§ Texte de lecture

*-*-*

L'orage gronde dehors au beau milieu de la nuit. Allongé dans votre lit vous cherchez désespérément le sommeil, le temps semble long et vous avez l'idée de passer dans votre lecteur audio préféré quelque chose de doux, léger, éthéré semblable à un nuage pour calmer les tracas qui nourrissent votre insomnie. Vous avez pensé à quelque chose d'agréable qui ne pourrait pas vous faire du mal et puis ça a fait "shboum" là dedans. Vous décidez d'écouter « Out of the Night ».
Il est le titre qui conclut le premier album du combo franco-vietnamien. Un mélange peu commun, pour l'histoire ce sont deux frères d'origine vietnamienne Kahn Mai et Taï Sinh, devenant européens, qui travaillent comme professionnel dans la musique (ingénieur du son et maison disques Baclay). Après avoir joué dans un groupe de pop, The Monshoons, à la fin des années 60, ils décident de fonder Taï Phong en recrutant des excellents musiciens français : Jean-Alain Gardet aux claviers, Stéphane Caussarieu à la batterie et pour la voix et la guitare un certain… Jean-Jacques Goldman. Et oui ! Nous avons à faire aux premiers pas dans la musique pour notre chanteur de variété préféré.

*-*-*

§ Contenu des données
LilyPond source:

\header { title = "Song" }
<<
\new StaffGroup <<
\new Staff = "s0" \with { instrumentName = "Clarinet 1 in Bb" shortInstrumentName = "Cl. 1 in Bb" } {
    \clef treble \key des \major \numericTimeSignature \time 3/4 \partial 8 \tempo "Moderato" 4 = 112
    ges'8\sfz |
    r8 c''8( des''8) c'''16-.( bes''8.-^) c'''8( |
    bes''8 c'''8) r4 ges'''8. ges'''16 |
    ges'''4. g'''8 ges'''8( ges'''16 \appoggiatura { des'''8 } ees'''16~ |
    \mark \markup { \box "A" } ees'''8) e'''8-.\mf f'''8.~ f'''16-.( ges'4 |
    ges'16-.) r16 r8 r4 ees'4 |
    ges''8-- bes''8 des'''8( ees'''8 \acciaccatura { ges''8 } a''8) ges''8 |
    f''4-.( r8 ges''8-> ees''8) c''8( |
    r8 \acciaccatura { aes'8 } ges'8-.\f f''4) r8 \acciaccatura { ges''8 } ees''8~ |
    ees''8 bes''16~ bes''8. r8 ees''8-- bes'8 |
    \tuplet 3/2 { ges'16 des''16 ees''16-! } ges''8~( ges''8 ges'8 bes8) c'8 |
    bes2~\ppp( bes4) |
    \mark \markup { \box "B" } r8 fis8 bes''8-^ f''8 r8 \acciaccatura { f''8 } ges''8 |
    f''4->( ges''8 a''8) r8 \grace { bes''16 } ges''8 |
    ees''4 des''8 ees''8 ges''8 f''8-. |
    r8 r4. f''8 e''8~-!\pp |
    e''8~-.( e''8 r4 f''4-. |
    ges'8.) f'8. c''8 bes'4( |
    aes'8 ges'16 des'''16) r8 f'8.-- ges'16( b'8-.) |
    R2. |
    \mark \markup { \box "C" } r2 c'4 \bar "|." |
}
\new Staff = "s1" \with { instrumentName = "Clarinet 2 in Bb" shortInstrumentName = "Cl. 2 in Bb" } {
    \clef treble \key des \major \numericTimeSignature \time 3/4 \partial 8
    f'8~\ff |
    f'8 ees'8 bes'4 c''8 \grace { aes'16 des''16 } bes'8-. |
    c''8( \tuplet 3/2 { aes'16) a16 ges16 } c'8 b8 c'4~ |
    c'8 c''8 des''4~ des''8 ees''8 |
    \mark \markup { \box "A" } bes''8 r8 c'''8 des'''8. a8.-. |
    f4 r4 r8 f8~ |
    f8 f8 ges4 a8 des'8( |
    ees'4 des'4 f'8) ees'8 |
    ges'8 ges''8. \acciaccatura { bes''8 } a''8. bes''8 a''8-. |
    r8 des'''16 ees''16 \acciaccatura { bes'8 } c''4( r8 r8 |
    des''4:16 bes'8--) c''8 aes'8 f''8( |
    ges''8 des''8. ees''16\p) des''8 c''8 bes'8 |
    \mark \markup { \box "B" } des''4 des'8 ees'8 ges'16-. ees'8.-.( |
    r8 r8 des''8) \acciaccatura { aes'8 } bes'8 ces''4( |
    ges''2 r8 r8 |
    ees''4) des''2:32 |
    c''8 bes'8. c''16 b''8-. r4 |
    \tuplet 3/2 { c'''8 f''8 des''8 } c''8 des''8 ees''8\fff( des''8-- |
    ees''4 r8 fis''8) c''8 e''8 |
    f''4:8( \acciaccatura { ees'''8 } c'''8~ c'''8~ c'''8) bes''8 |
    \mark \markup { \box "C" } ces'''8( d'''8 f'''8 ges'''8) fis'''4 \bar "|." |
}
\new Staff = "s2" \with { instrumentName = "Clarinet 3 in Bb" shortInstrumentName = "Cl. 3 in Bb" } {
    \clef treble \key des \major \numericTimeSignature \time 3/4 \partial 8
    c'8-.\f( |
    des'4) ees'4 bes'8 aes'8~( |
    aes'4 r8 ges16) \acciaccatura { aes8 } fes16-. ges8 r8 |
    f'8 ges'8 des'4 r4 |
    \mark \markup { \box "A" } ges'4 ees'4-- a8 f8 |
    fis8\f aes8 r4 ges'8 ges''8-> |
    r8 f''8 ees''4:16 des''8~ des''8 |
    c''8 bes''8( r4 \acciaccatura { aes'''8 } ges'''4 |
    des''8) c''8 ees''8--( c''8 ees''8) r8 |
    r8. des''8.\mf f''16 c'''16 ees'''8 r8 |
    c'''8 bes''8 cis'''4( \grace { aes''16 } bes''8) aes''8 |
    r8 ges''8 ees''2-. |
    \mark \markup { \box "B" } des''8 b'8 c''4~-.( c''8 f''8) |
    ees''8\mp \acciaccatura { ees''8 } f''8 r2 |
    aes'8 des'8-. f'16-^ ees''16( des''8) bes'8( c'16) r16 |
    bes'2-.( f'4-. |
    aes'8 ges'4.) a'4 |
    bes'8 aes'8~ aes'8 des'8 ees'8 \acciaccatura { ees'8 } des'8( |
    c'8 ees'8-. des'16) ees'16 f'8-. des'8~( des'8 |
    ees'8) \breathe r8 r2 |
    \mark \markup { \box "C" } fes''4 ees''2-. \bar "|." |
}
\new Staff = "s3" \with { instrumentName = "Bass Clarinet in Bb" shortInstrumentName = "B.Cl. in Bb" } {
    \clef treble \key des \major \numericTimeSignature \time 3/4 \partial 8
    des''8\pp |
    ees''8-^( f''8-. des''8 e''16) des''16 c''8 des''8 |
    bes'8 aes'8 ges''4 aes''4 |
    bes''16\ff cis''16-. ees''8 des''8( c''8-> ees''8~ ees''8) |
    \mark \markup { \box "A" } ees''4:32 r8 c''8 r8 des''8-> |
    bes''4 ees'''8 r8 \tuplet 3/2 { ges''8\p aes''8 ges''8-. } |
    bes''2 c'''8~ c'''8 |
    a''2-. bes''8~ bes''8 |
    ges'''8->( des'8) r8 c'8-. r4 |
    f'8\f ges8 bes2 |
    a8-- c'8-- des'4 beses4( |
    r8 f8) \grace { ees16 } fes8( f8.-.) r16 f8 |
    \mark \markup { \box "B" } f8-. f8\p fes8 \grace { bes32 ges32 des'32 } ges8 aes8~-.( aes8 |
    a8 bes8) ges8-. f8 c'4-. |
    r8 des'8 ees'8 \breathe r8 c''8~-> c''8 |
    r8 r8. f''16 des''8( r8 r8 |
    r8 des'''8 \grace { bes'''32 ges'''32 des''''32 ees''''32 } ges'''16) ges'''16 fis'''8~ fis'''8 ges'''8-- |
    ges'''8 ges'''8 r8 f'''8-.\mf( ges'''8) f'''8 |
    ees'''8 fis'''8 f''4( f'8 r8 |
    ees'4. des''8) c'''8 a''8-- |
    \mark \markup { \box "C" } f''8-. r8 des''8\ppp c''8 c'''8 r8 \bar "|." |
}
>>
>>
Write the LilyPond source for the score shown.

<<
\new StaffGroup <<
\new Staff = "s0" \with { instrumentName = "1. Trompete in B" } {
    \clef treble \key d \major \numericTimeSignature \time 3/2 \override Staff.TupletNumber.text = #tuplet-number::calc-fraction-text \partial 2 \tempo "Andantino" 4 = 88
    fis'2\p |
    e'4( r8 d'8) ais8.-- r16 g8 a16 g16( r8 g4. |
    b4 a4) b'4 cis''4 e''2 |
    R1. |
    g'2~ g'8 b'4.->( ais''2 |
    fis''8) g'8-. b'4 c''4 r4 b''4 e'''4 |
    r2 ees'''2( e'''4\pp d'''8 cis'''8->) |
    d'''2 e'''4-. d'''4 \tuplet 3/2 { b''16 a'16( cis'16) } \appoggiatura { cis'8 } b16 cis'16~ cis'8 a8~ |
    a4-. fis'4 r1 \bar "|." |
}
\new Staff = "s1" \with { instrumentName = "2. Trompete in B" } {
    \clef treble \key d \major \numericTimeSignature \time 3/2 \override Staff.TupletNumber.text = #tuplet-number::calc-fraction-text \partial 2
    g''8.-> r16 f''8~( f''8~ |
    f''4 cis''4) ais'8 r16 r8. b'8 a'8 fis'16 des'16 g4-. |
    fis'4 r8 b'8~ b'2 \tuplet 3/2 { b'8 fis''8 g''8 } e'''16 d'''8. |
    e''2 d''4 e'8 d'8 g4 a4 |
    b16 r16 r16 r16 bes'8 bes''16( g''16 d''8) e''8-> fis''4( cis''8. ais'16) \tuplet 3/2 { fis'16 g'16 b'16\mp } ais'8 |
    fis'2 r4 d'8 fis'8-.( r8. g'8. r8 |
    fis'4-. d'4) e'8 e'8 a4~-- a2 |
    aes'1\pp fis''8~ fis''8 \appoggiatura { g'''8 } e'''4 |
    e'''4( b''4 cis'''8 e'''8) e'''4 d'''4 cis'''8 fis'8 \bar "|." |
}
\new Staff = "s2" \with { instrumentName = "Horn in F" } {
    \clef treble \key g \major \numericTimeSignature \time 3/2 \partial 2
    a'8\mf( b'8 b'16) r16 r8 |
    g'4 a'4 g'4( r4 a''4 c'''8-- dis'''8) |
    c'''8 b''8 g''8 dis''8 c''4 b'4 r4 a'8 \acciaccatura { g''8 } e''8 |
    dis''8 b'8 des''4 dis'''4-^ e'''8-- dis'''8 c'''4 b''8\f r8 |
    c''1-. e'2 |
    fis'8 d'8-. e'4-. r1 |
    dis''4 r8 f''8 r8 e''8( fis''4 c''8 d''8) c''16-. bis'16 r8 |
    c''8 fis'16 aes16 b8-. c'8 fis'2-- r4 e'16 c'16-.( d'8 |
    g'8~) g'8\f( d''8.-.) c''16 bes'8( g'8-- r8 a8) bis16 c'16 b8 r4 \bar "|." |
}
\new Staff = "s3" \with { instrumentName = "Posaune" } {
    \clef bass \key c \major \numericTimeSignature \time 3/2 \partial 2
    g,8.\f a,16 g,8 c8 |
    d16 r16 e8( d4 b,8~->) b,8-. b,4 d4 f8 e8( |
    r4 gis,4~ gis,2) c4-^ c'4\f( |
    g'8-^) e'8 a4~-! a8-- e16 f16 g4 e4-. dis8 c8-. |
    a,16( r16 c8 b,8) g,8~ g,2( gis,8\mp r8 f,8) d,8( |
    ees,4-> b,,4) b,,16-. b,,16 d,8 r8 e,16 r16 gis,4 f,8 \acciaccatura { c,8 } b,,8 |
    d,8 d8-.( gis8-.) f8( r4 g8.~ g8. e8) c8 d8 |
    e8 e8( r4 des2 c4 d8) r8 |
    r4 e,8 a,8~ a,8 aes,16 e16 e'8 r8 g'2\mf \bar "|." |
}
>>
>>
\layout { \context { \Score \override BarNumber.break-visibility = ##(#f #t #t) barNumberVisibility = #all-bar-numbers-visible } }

*-*-*

Recopiez intégralement le texte sur le groupe Taï Phong, s'il vous plaît, sans y changer un seul mot.

§ Résultat de l'exercice
L'orage gronde dehors au beau milieu de la nuit. Allongé dans votre lit vous cherchez désespérément le sommeil, le temps semble long et vous avez l'idée de passer dans votre lecteur audio préféré quelque chose de doux, léger, éthéré semblable à un nuage pour calmer les tracas qui nourrissent votre insomnie. Vous avez pensé à quelque chose d'agréable qui ne pourrait pas vous faire du mal et puis ça a fait "shboum" là dedans. Vous décidez d'écouter « Out of the Night ».
Il est le titre qui conclut le premier album du combo franco-vietnamien. Un mélange peu commun, pour l'histoire ce sont deux frères d'origine vietnamienne Kahn Mai et Taï Sinh, devenant européens, qui travaillent comme professionnel dans la musique (ingénieur du son et maison disques Baclay). Après avoir joué dans un groupe de pop, The Monshoons, à la fin des années 60, ils décident de fonder Taï Phong en recrutant des excellents musiciens français : Jean-Alain Gardet aux claviers, Stéphane Caussarieu à la batterie et pour la voix et la guitare un certain… Jean-Jacques Goldman. Et oui ! Nous avons à faire aux premiers pas dans la musique pour notre chanteur de variété préféré.